Although it may sound illogical for someone as infatuated with technology as I am to say something like that, it makes perfect sense to me.

I trust the technology and the physics of flying… lift vs. thrust and all of that. Although for someone who spends as much time immersed in the Star Trek universe as I do, I find that brute force approach to flight somewhat distasteful… even barbaric. An anti-gravity matrix guided by reaction-control thrusters is far more elegant. One day we’ll have that for real.

Although this morning was only my second time in an aeroplane, I’m beginning to get used to the bumps and noises associated with this (statistically very safe) mode of transportation.

The worst part is that aeroplanes are too small for me.

I’m a big person.
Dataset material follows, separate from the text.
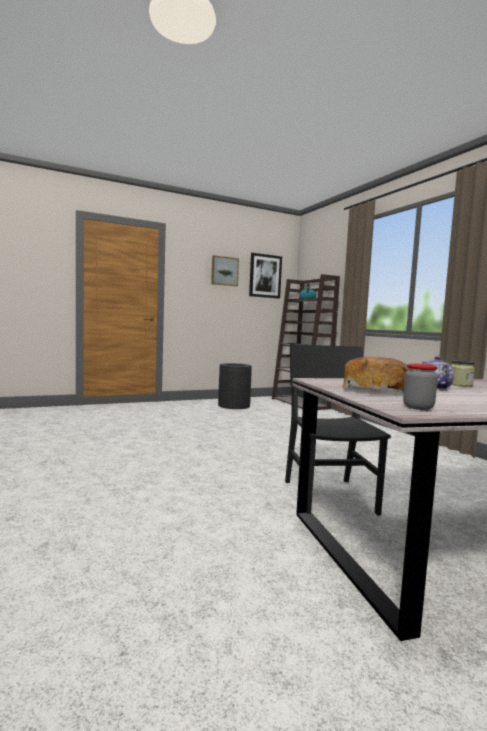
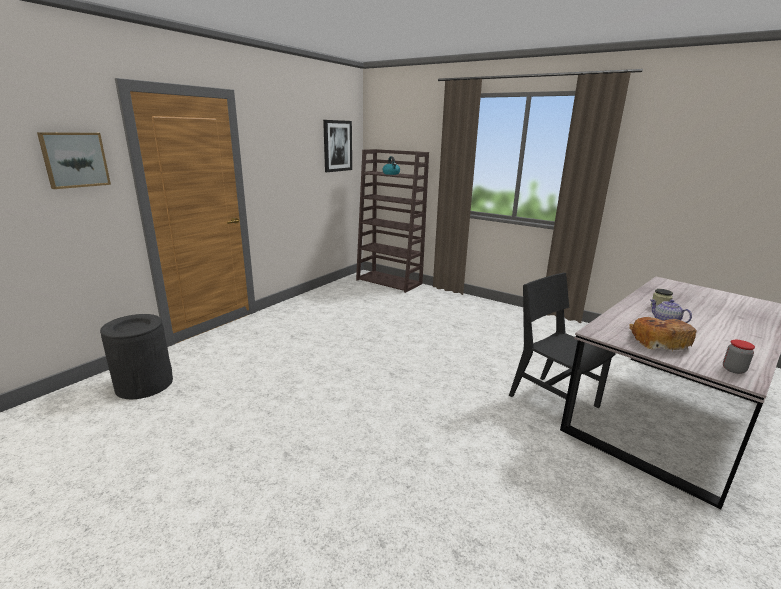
camera: 30 degrees left, 15 degrees up
(224, 271) = (300, 146): picture -> picture (74, 160)
(234, 405) = (337, 300): black trash can -> black trash can (144, 384)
I’m about 1.94 meters tall (plus minus 6’4”) and weigh roughly 110 kilograms (just shy of 250 lbs). I’ve got pretty broad shoulders and a few excess kilos around the middle.

I’m no giant, but I’m just large enough so that no facility designed for use by the average human is big enough for me. Cinemas, busses, trains, roller-coasters, couches, beds, you name it, are all too small for me. I can usually fit, but it’s always a squeeze, and hardly ever really comfortable.

When talking about flying economy class on a tiny little Boeing 737-500 as I did this morning, and will be doing a few times over the next few weeks, it’s not something I look forward to.

When sitting in the middle seat in a row of three, with a large gent on either side of me and my knees going numb from being pressed into the back of the seat in front of me, it’s an exercise in logistics to even get my tray-table down, let alone to consume the little in-flight breakfast they provided me with.

Fortunately Joburg to Port Elizabeth is only a one and a half hour flight… but I’m not looking forward to having to repeat that experience.

Three words flash through my mind constantly: “deep vein thrombosis”.

Aside – Explain this to me: They won’t let me take my multitool on the plane with me… very sensible, I may try to hijack the plane with it. But then why do they give me a metal knife and fork with which to eat my in-flight meal? Even a plastic tea-spoon can easily be made into a shiv!